ACTIVITY:
The copy you return must match the listing word for word and carry no pictures.

SUPPLIED DATA:
::::::::::

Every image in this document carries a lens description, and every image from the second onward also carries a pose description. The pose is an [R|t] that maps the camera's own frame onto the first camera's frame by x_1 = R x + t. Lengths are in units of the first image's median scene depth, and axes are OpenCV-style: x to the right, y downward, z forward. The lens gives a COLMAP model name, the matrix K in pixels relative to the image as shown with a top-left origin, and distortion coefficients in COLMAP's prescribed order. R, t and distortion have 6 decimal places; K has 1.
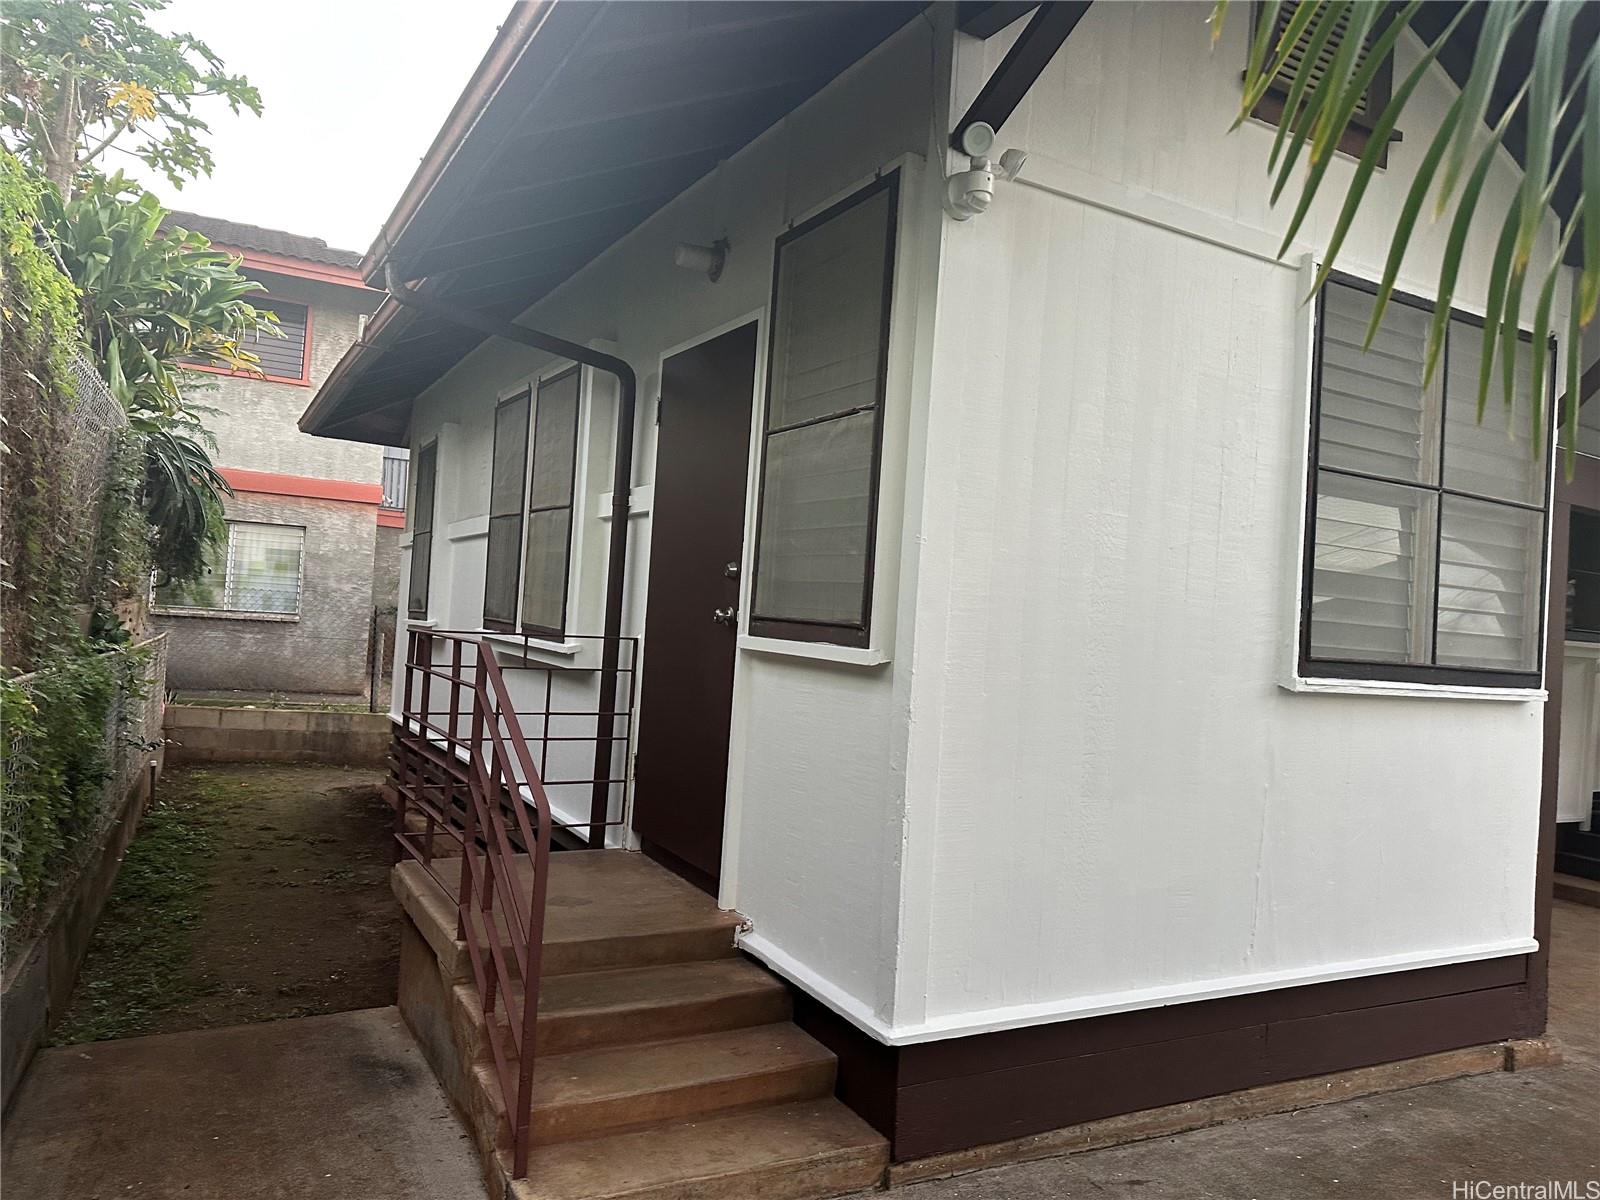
lens RADIAL K [[1119.1, 0, 801.6], [0, 1119.1, 607.0], [0, 0, 1]] dist [0.052178, -0.056802]
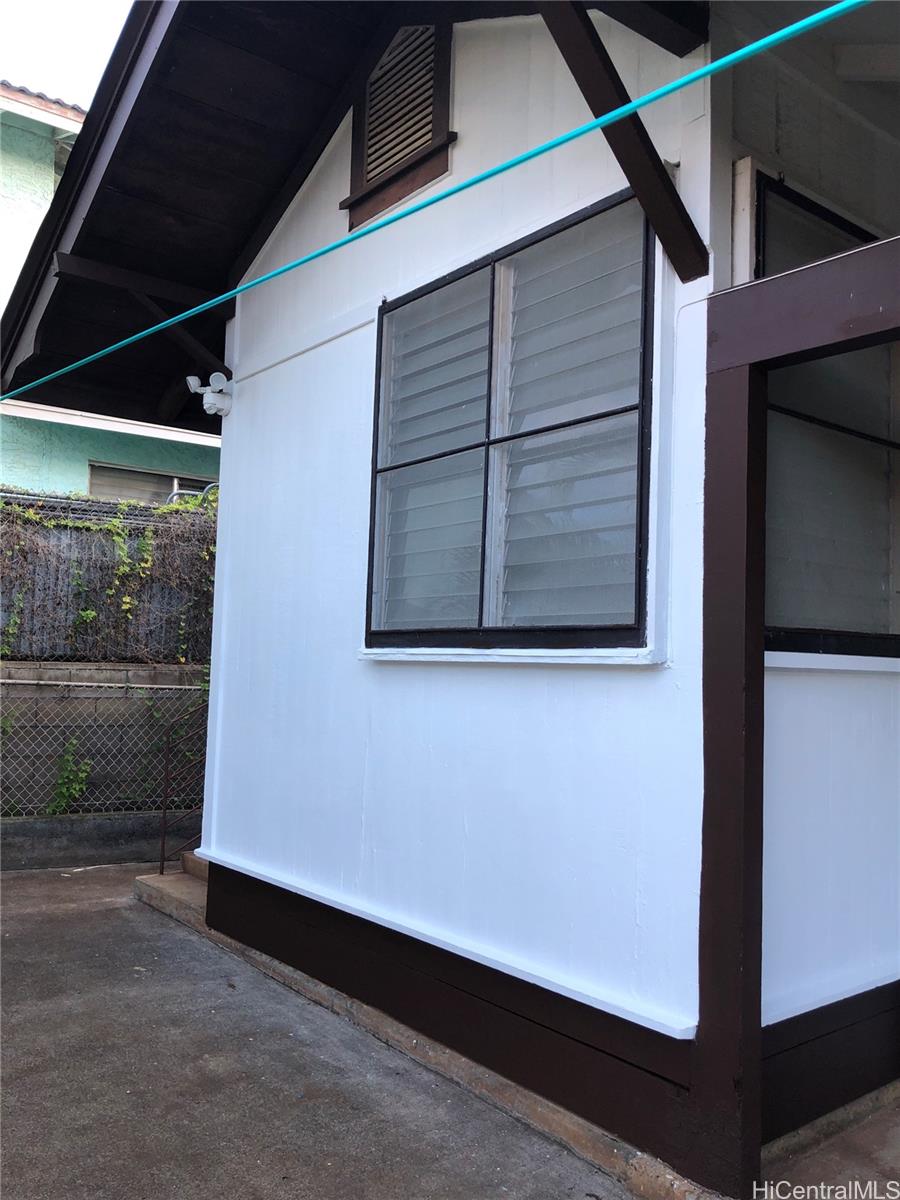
lens RADIAL K [[993.1, 0, 446.9], [0, 993.1, 595.6], [0, 0, 1]] dist [0.018513, -0.009853]
pose [[0.160251, -0.137652, -0.977431, 1.520865], [-0.001608, 0.990191, -0.139712, 0.156774], [0.987075, 0.023961, 0.158458, 0.939122]]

::::::::::

RESULT OF THIS EXERCISE:
Every image in this document carries a lens description, and every image from the second onward also carries a pose description. The pose is an [R|t] that maps the camera's own frame onto the first camera's frame by x_1 = R x + t. Lengths are in units of the first image's median scene depth, and axes are OpenCV-style: x to the right, y downward, z forward. The lens gives a COLMAP model name, the matrix K in pixels relative to the image as shown with a top-left origin, and distortion coefficients in COLMAP's prescribed order. R, t and distortion have 6 decimal places; K has 1.
lens RADIAL K [[1119.1, 0, 801.6], [0, 1119.1, 607.0], [0, 0, 1]] dist [0.052178, -0.056802]
lens RADIAL K [[993.1, 0, 446.9], [0, 993.1, 595.6], [0, 0, 1]] dist [0.018513, -0.009853]
pose [[0.160251, -0.137652, -0.977431, 1.520865], [-0.001608, 0.990191, -0.139712, 0.156774], [0.987075, 0.023961, 0.158458, 0.939122]]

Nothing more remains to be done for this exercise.